## Problem details
Starting with the line with "Оттенки товара на" and going on through the last line, write those lines again with "Ежедневно" changed to "По будням" and everything else left the same.

## Records supplied
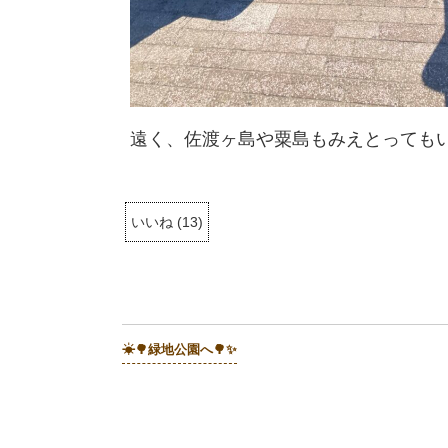
遠く、佐渡ヶ島や粟島もみえとってもい
いいね
(
13
)
☀🌳緑地公園へ🌳✨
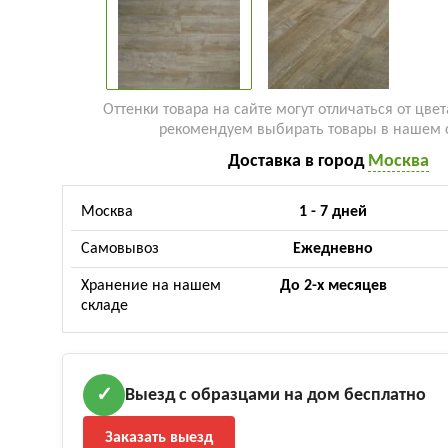
Оттенки товара на сайте могут отличаться от цвет
рекомендуем выбирать товары в нашем 
Доставка в город
Москва
Москва
1 - 7 дней
Самовывоз
Ежедневно
Хранение на нашем
До 2-х месяцев
складе
Выезд с образцами на дом бесплатно
✓
Заказать выезд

## Completed exercise
Оттенки товара на сайте могут отличаться от цвет
рекомендуем выбирать товары в нашем 
Доставка в город
Москва
Москва
1 - 7 дней
Самовывоз
По будням
Хранение на нашем
До 2-х месяцев
складе
Выезд с образцами на дом бесплатно
✓
Заказать выезд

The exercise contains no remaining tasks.